Once you have ensured that the information that may be responsive to a court order is preserved, you have to collect it (and document your collection process). This can be a painful process in today’s world of excessive proliferation. You can minimise that pain, however, if you classify and organise your information up front and destroy it according to a retention policy.

Remember security

It is important to recognise that there are two basic types of information security in law firms. The first type is ethical walls. Ethical walls are erected to protect the information of the clients and to avoid the appearance of impropriety. It is a safety precaution that is usually implemented when a lateral hire joins the firm and has some past adversarial relationship with the firm’s clients. Ethical walls can also be erected to accept new business that might create a conflict. In this case, the client might agree to a sign a waiver allowing the firm to proceed if it agrees to erect an ethical wall forbidding the lawyers on each side to discuss the matter. The second type is equally important, but slightly different, and includes confidential and private information. This may be a publicly secret matter (like a takeover or a big company about to go into bankruptcy) or just something private (like a performance evaluation). So, even though the reason for the security is different from that of ethical walls, they are usually technologically executed in the same way and have the same result (to prevent or grant people access to information – documents, e-mails, the inventory and existence of physical records, etc). For example, in Hummingbird’s LegalKEY Records Management system, the actual security module is called ‘Ethical Walls’ but it is used to control both ethical walls and security (making things private or confidential). The ultimate goal is to be sure that rules pertaining to information access are consistently applied in all firm systems. Right now, there is no magic bullet to reach that goal, but firms continue to work in that direction.

Manage duplicity

Proliferation of information is one of the biggest liabilities that firms face today. What is particularly dangerous is that proliferation is so pervasive that a lawyer may delete or destroy something not realising there are still 20 copies of it in various repositories around the firm (back-up tapes, messaging systems, copies stored locally, etc). Those copies are still discoverable and must be produced if ordered. But if the lawyer thinks it is destroyed, they may be in for an unpleasant surprise when their IT department produces it as part of a subpoena. A good solution for this is very structured, well-communicated IT/records management policies.

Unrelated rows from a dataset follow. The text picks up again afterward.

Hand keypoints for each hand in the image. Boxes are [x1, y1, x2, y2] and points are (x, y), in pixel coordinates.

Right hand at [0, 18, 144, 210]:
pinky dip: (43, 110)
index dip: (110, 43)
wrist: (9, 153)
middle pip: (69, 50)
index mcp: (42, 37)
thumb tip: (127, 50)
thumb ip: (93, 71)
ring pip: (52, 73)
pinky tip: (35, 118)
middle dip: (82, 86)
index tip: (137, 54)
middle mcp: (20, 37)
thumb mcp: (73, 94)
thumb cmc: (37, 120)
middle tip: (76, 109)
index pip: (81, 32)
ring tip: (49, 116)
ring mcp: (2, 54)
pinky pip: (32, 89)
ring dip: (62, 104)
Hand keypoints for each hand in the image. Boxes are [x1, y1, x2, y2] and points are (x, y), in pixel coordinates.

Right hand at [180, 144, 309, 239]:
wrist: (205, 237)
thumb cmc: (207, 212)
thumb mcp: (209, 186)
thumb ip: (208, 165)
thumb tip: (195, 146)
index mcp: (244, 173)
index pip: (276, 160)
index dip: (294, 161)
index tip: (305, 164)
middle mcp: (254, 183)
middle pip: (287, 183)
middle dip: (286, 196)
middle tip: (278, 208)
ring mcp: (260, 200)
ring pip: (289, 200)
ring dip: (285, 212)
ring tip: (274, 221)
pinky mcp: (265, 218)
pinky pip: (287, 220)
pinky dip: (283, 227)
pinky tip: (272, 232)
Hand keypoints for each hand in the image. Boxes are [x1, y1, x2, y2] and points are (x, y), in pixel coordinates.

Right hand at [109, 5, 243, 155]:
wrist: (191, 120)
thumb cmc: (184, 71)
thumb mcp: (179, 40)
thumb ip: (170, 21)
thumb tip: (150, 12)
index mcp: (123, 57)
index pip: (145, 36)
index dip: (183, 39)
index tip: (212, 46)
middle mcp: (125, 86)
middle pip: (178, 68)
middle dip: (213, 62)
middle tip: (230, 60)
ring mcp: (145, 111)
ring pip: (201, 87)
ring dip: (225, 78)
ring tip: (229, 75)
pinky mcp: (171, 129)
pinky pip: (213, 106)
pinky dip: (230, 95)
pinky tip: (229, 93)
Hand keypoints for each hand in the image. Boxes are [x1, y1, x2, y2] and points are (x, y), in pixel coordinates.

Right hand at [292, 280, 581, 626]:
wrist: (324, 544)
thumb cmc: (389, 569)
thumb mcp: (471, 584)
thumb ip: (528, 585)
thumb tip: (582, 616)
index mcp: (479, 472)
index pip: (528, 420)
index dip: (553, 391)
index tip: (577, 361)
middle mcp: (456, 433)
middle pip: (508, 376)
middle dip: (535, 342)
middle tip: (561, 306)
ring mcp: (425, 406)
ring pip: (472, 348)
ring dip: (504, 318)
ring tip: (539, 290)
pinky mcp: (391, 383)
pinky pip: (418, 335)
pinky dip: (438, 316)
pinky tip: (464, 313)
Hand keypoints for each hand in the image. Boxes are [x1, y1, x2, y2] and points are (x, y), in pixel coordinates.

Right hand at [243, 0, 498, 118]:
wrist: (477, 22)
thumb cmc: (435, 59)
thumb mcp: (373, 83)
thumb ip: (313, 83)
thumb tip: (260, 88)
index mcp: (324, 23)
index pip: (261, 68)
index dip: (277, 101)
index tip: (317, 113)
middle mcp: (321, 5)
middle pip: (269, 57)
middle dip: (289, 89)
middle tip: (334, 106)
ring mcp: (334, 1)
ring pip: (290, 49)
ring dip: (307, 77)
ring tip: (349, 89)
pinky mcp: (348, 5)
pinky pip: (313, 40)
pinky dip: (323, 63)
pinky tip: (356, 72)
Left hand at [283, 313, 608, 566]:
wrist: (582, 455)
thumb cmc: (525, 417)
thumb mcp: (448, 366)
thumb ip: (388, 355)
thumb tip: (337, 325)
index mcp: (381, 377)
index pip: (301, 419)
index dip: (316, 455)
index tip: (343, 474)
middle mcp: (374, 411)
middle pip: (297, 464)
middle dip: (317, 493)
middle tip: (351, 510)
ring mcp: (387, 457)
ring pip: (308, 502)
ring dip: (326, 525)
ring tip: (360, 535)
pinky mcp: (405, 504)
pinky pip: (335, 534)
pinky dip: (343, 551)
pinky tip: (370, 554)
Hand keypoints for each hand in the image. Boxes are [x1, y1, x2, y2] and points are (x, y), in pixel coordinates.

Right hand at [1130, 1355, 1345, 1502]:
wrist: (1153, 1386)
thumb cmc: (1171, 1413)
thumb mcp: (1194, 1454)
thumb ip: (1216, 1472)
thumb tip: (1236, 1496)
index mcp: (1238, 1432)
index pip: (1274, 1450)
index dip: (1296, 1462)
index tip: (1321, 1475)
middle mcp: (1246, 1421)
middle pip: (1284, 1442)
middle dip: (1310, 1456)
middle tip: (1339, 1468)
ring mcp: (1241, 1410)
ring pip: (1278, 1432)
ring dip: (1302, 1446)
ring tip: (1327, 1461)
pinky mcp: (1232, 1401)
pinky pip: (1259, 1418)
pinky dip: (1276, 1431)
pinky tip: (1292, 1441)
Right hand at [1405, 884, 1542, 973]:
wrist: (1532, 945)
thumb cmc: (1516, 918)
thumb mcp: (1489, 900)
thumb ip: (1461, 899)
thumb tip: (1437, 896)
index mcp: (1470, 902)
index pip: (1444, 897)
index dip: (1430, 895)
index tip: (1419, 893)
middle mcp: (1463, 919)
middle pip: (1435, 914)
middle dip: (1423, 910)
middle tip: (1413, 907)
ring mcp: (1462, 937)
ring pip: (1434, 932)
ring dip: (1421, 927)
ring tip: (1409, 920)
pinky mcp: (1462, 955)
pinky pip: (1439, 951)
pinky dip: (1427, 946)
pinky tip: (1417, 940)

A good policy would include a list of ‘firm-approved information repositories’ (FAIRs) and need strict adherence by the IT staff to that policy. Practically speaking, that means when IT staff install a new piece of software, they alert the records manager that a new potential repository is about to be created. The records manager can then work with them to assess whether that new system will become an information dumping ground, ensuring that the following conditions are satisfied:

  • must be easily accessible;
  • must have security;
  • must be able to destroy information based on the firm’s retention policy; and
  • must be able to lock down (or preserve) information.
Keep it simple

Remember, the best way to help your user community comply with the firm’s risk management policies and procedures is to keep the compliance engine as seamless as possible. Yes, your lawyers will still have to review and declare e-mails as records, but that process should be as simple as a folder drag-and-drop. Risk management and compliance are everyone’s responsibility and are ongoing. As an IT professional, you play an integral role in ensuring both firm and client protection. Be proactive and stay informed about industry best practices as well as your firm’s specific business rules.